SD To Allow Tiny Homes on Same Property

Created: 29 July, 2020
Last update: 27 July, 2022

By Sandra G. Leon

The San Diego City Council this week approved a plan to allow homeowners to add tiny homes to their properties to help provide affordable housing options for students, seniors, and young residents.

Tiny homes are portable, premanufactured living areas that must be fully independent from the existing home, including having its own living, sleeping, cooking, eating, and bathroom facilities. Usually totaling around 100 square feet in size, the tiny home must be on the same parcel as a main house and must cover any tires from sight. Tiny homes are not considered as movable as RVs or recreational trailers although most are built on towable chassis and are not set on concrete foundations.
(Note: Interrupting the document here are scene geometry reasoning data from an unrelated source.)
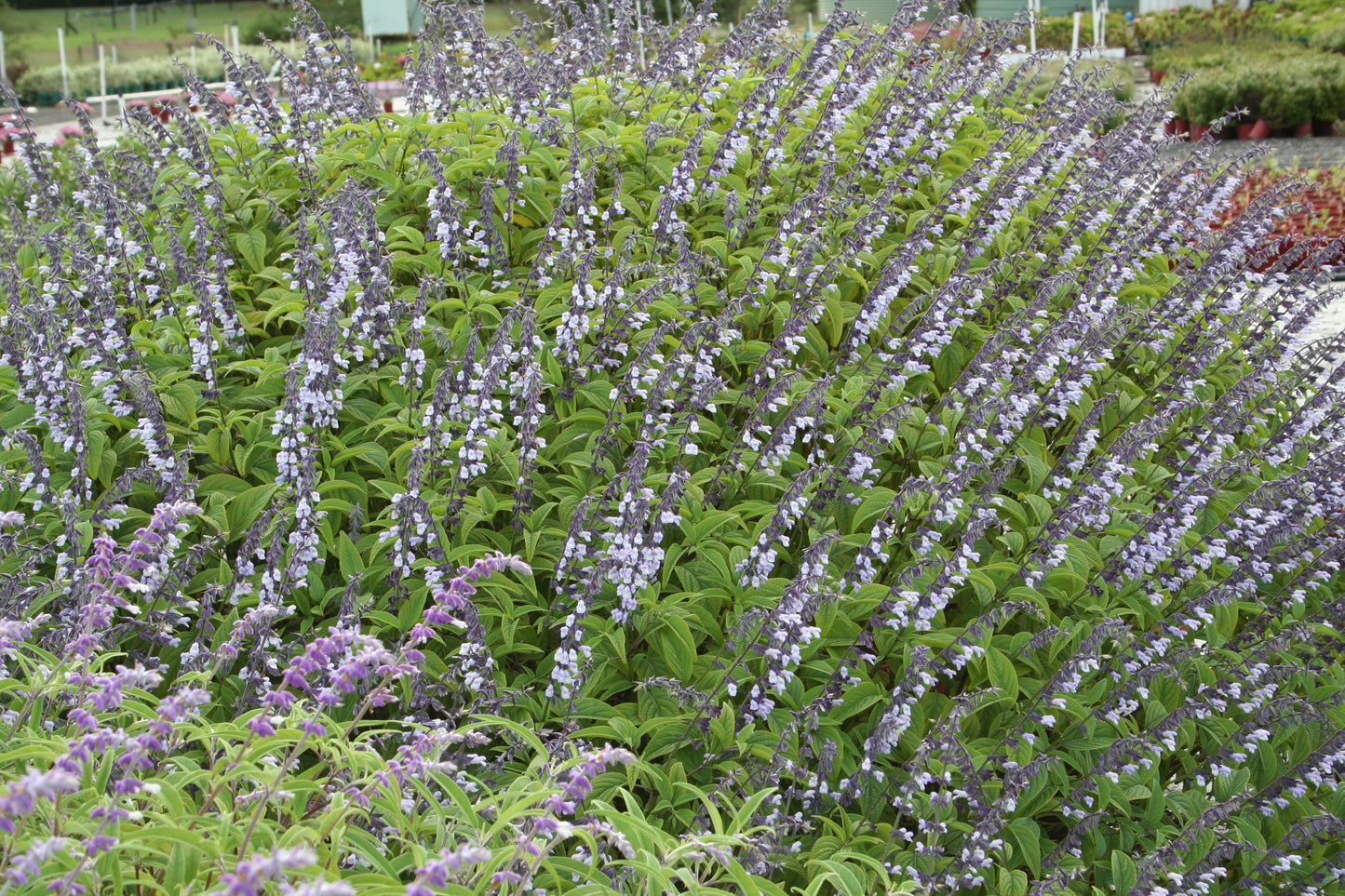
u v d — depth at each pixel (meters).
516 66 6.51
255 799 2.93
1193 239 6.68
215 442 4.89
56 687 3.07
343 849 3.08
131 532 4.74
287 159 6.27
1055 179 7.06
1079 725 4.41
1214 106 29.12
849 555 4.86
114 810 2.35
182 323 5.58
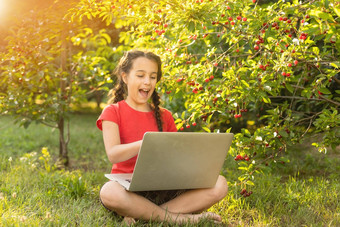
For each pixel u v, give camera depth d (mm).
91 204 2949
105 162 5281
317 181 3732
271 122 3324
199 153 2305
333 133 3246
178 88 3162
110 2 3055
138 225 2430
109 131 2574
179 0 2779
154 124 2748
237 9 2934
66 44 5312
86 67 4762
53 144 6645
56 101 4637
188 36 3105
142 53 2643
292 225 2619
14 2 4828
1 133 7395
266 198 3148
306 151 5328
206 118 3332
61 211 2691
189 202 2576
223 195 2611
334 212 2889
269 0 4043
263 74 2852
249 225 2639
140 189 2326
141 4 2973
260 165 3135
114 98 2908
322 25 2387
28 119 4707
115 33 5910
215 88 2930
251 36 2951
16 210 2561
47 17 4273
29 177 3670
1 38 4902
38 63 4336
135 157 2619
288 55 2812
“Moveable tiny homes are a great option that naturally increases affordable housing at no cost to taxpayers. It’s a win for the homeowner, it’s a win for the renter, and it’s a win for the taxpayer,” Councilman Scott Sherman, the law’s author said. “I appreciate my colleagues’ support for this important housing reform. We must continue pushing for common-sense solutions that result in naturally occurring affordable housing.”

Several companies currently offer tiny homes for sale in San Diego with prices ranging from around $30,000 to upwards of $100,000. Tiny homes can help homeowners increase their income by renting the unit or allow additional family members to live on site.

“This is a creative way to find places for San Diegans to reside,” Councilwoman Jennifer Campbell said. “It can help alleviate our overwhelming housing deficit.”

Other California cities, including Los Angeles, San Jose, and San Luis Obispo, already allow tiny homes.

Sherman, a Republican, ran for Mayor in the March primary election but did not receive enough votes to make the November run-off. Councilwoman Barbara Bry and State Assemblyman Todd Gloria are the two candidates for Mayor on the November 3rd ballot.

The measure will go to Mayor Kevin Faulconer for his approval and he is expected to sign it into law. The law change was passed unanimously by the City Council so the votes would presumably be there to override a potential veto by Faulconer.

The law will take effect on January 1, 2021.